KAWAMOTO Kihachirô

Filmography

  • Hana-Ori (Flower-Fold, 1968, 14 min.)
  • Kenju Giga (Cynical Farce, 1970, 8 min.)
  • Oni (Demon, 1972, 8 min.)
  • Tabi (Travel, 1973, 12 min.)

In a crowded city, a young Japanese woman dreams of taking a holiday to Europe. However, her journey in this foreign land turns out to be not so much a respite as a surreal nightmare, in which the repeated thwarting of her efforts to reunite with her lover from a past life come to echo the identification by the Buddha of the eight sufferings in the world. The method here is a combination of armatured and unarmatured cutout animation not dissimilar to La Planète sauvage, and employs a painting style seemingly influenced by that of Salvador Dalí.

  • Shijin no Shôgai (Poet's Life, 1974, 19 min.)
  • Dôjôji (1976, 19 min.)
  • Kataku (House of Flame, 1979, 19 min.)
  • Rennyo to Sono Haha (Rennyo and His Mother, 1981, 92 min.)
  • Self-Portrait (1988, 1 min.)
  • Fusha no Sha (Shoot Without Shooting, 1988, 25 min.)
  • Ibara-Hime matawa Nemuri-Hime (Briar-Rose or The Sleeping Beauty, 1990, 22 min.)

Though set in a stereotypical, fairy-tale mediaeval Europe, this is not a simple retelling but a highly erotic and somewhat feminist reinterpretation. It takes the form of a constructed "true story" lying behind all the myths, in which a christening gone awry is covered up by the now familiar tale of fairy-spells and spindle wounds.

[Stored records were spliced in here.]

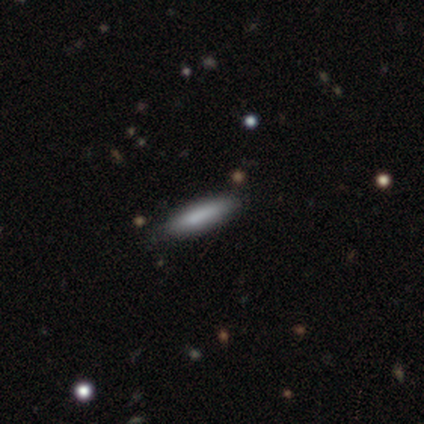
Smooth or featured? 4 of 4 (100%) said smooth. How rounded? 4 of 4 (100%) said cigar-shaped. Merging? 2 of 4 (50%) said none.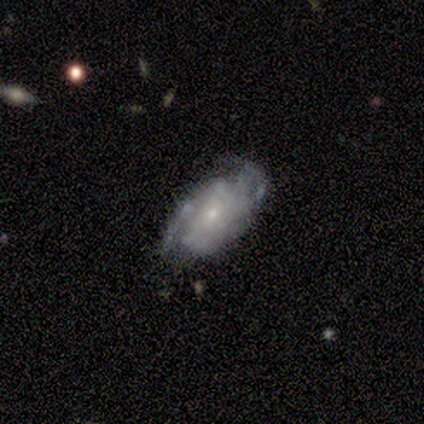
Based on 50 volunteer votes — Overall: featured or disk (74%). Edge-on disk: no (100%). Bar: no (78%). Spiral arms: yes (78%). Spiral arm count: 2 (48%; can't tell 31%). Spiral winding: tight (52%; medium 38%). Bulge size: small (70%). Merging: none (49%; minor disturbance 32%).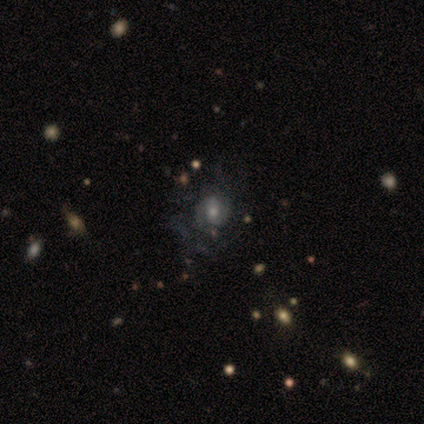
A featured or disk galaxy (45%) with no bar (50%), tight (69%) spiral arms (81%) and a small central bulge (44%).

Vote fractions:
- Smooth or featured? featured or disk: 45% / smooth: 39% / star or artifact: 16%
- Edge-on disk? no: 94% / yes: 6%
- Bar? no: 50% / weak: 38% / strong: 12%
- Spiral arms? yes: 81% / no: 19%
- Spiral winding? tight: 69% / medium: 23% / loose: 8%
- Spiral arm count? can't tell: 69% / 2: 31% / 1: 0% / 3: 0% / 4: 0% / more than 4: 0%
- Bulge size? small: 44% / moderate: 31% / large: 19% / dominant: 6% / none: 0%
- Merging? none: 62% / major disturbance: 22% / minor disturbance: 16% / merger: 0%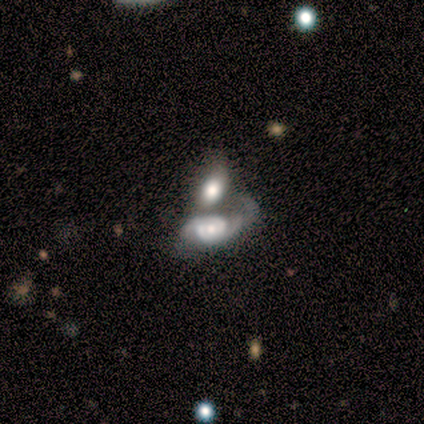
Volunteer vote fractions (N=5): Morphology: type=featured or disk (60%); edge-on=no (100%); bar=no (100%); spiral arms=yes (67%); winding=medium (100%); arm count=2 (100%); bulge=large (33%, tied with moderate and small); merging=major disturbance (40%).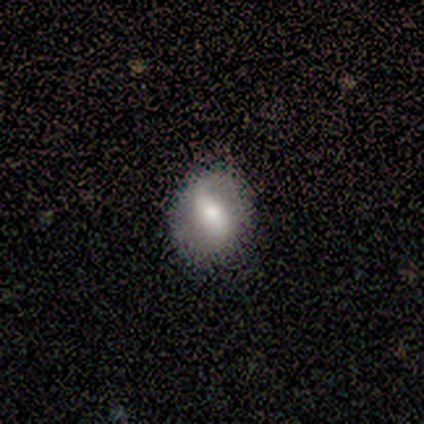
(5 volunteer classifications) smooth-or-featured: smooth: 60% | featured or disk: 40% | star or artifact: 0%
  how-rounded: in between: 100% | round: 0% | cigar-shaped: 0%
  merging: major disturbance: 60% | none: 20% | minor disturbance: 20% | merger: 0%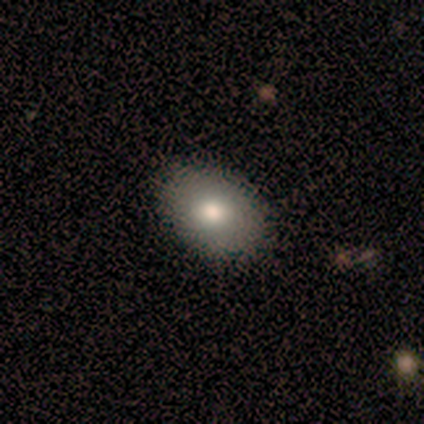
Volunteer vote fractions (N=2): Volunteers were most divided on "smooth or featured" (2-way tie): smooth: 50%, featured or disk: 50%, star or artifact: 0%; "merging" (2-way tie): none: 50%, minor disturbance: 50%, major disturbance: 0%, merger: 0%. More confident: how rounded — in between (100%).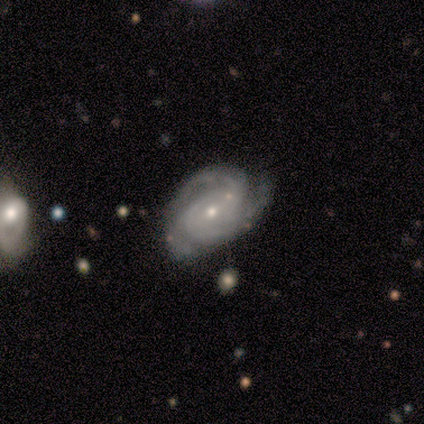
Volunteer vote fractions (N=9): Overall: featured or disk (100%). Edge-on disk: no (100%). Bar: no (89%). Spiral arms: yes (100%). Spiral arm count: 2 (56%; 3 22%). Spiral winding: tight (78%). Bulge size: small (89%). Merging: none (67%; minor disturbance 33%).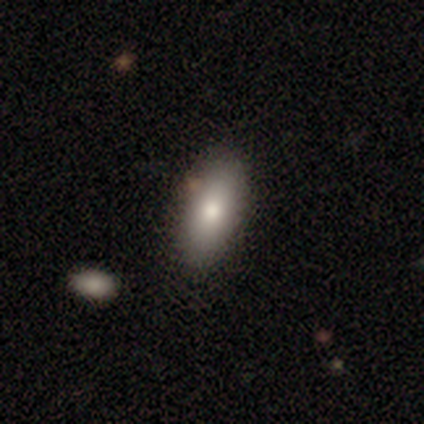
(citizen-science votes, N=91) Morphology: type=smooth (82%); roundness=in between (81%); merging=none (82%).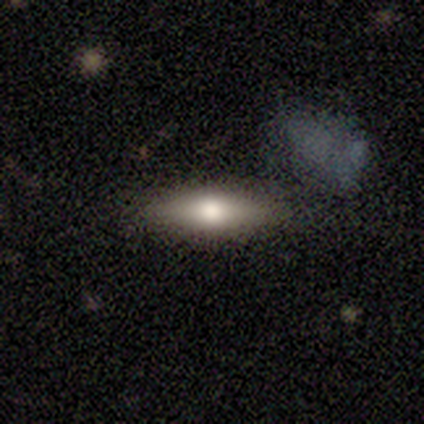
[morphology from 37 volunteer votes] Overall: smooth (59%; featured or disk 38%). How rounded: cigar-shaped (68%). Merging: none (75%).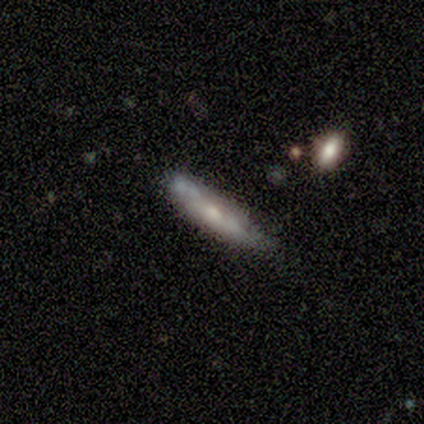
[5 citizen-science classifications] Morphology: type=featured or disk (60%); edge-on=yes (67%); edge-on bulge=none (50%, tied with rounded); merging=minor disturbance (80%).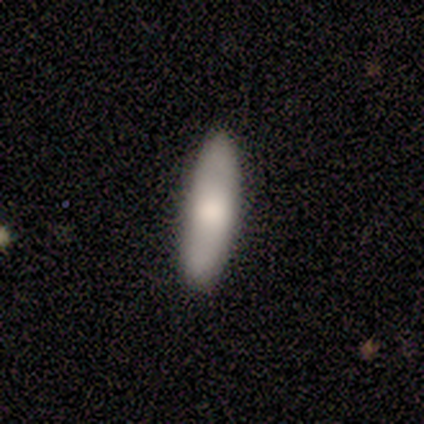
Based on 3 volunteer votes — This appears to be a smooth galaxy with no disk features (100%) that is in between round and cigar-shaped (67%). Merging: none (100%).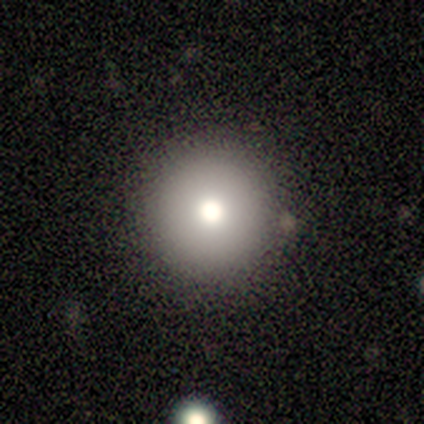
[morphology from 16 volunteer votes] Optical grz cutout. It shows a smooth galaxy with no disk features (94%) that is round (100%). Merging: none (93%).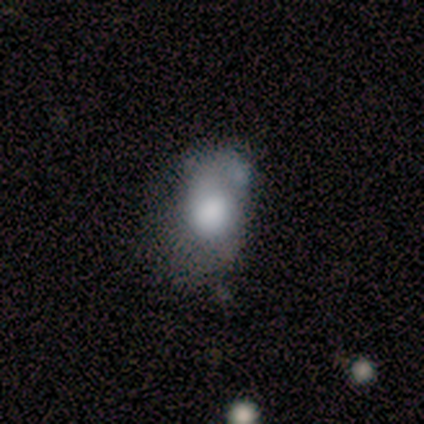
This appears to be a smooth galaxy with no disk features (83%) that is in between round and cigar-shaped (80%). Merging: minor disturbance (33%, tied with major disturbance).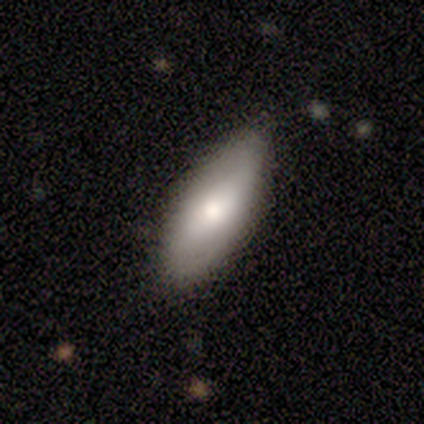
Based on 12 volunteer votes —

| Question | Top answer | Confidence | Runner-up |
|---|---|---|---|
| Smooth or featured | smooth | 83% | featured or disk (17%) |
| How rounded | in between | 80% | cigar-shaped (20%) |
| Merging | none | 92% | minor disturbance (8%) |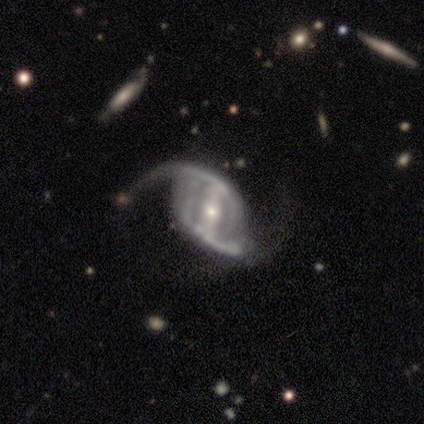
Smooth or featured: featured or disk — 95% (smooth — 3%)
Edge-on disk: no — 100%
Bar: strong — 58% (weak — 33%)
Spiral arms: yes — 97% (no — 3%)
Spiral winding: loose — 57% (medium — 40%)
Spiral arm count: 2 — 94% (can't tell — 6%)
Bulge size: small — 50% (moderate — 44%)
Merging: none — 51% (major disturbance — 27%)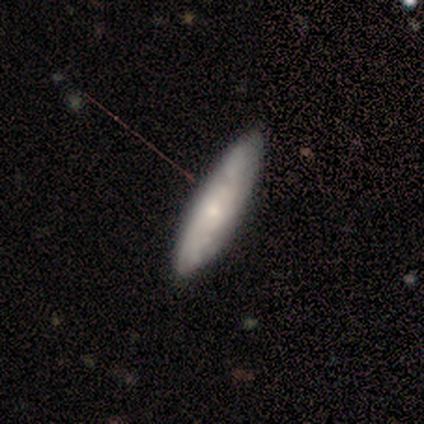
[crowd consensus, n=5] This appears to be a featured or disk galaxy (80%) viewed edge-on (75%) with a rounded central bulge (67%). Merging: none (100%).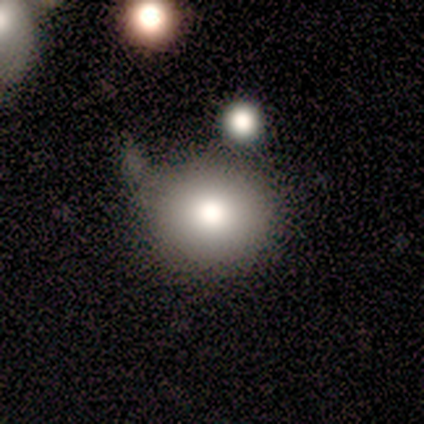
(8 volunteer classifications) Q: Smooth or featured?
A: smooth (75%); runner-up: featured or disk (25%)
Q: How rounded?
A: round (83%); runner-up: in between (17%)
Q: Merging?
A: none (75%); runner-up: minor disturbance (25%)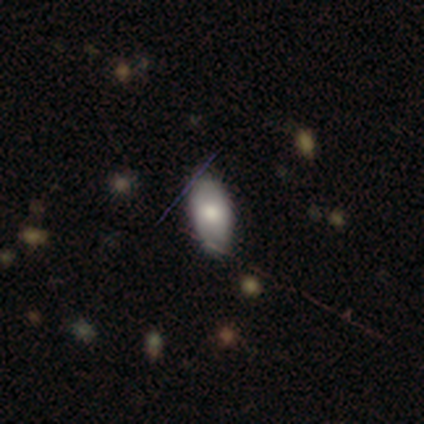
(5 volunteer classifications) Smooth or featured? smooth (60%)
How rounded? in between (100%)
Merging? none (80%)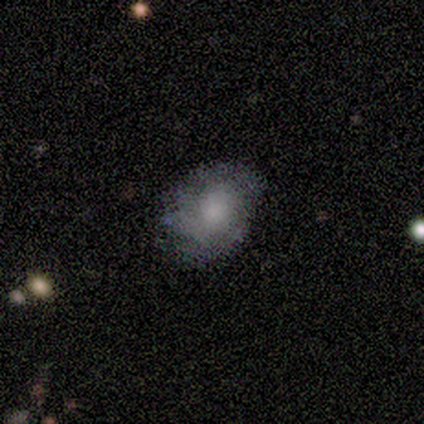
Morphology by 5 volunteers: This appears to be a smooth galaxy with no disk features (40%, tied with star or artifact) that is in between round and cigar-shaped (100%). Merging: none (100%).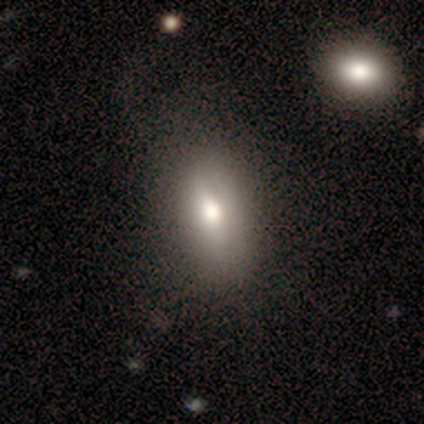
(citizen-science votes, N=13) Volunteers were most divided on "merging": none: 69%, minor disturbance: 23%, merger: 8%, major disturbance: 0%. More confident: how rounded — in between (90%); smooth or featured — smooth (77%).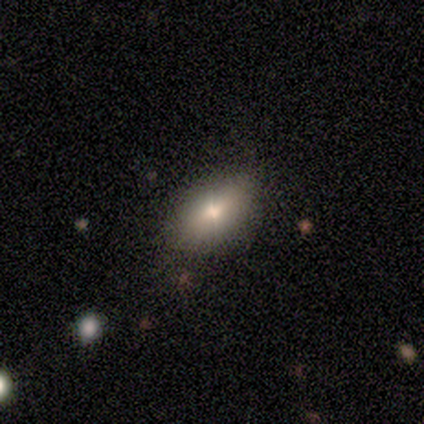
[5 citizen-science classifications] This appears to be a smooth galaxy with no disk features (60%) that is in between round and cigar-shaped (67%). Merging: none (100%).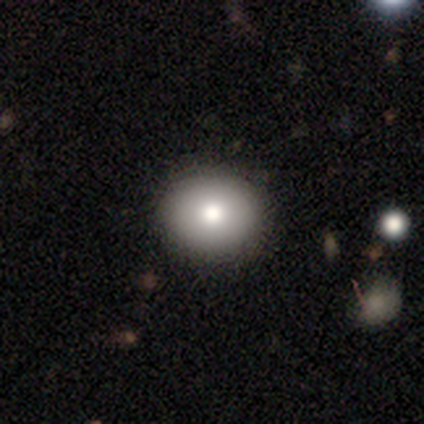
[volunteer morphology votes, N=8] Q: Smooth or featured?
A: smooth (100%)
Q: How rounded?
A: round (75%); runner-up: in between (25%)
Q: Merging?
A: none (100%)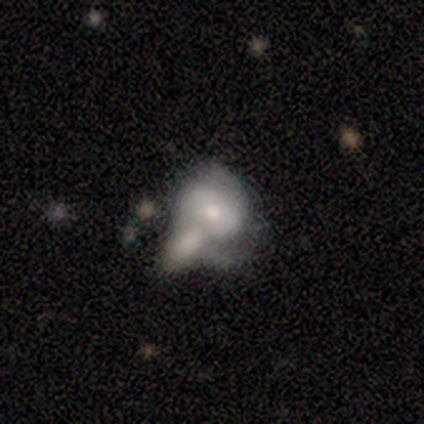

This prediction comes to be mirrored in the real life of the princess, whose encounter with a spinning wheel on her fifteenth birthday eventually leads to her becoming a cold and introverted woman who is nicknamed both "Briar-Rose" and "Sleeping Beauty". The story and Japanese narration come courtesy of 1960s screen siren KISHIDA Kyôko — her many other narration roles include Kawamoto's Fuyu no Hi and Shisha no Sho features, and, coincidently, Princess Tutu.

  • Fuyu no Hi (Winter Days, 2003, 40 min.)
  • Shisha no Sho (Book of the Dead, 2005, 70 min.)
  • Hisakata no Amefutakami (Amefutakami, in the Sky, 2006, 14 min.)

Linkography

Biography

Collected short films

Rennyo to Sono Haha (1981)

Fuyu no Hi (2003)

Shisha no Sho (2005)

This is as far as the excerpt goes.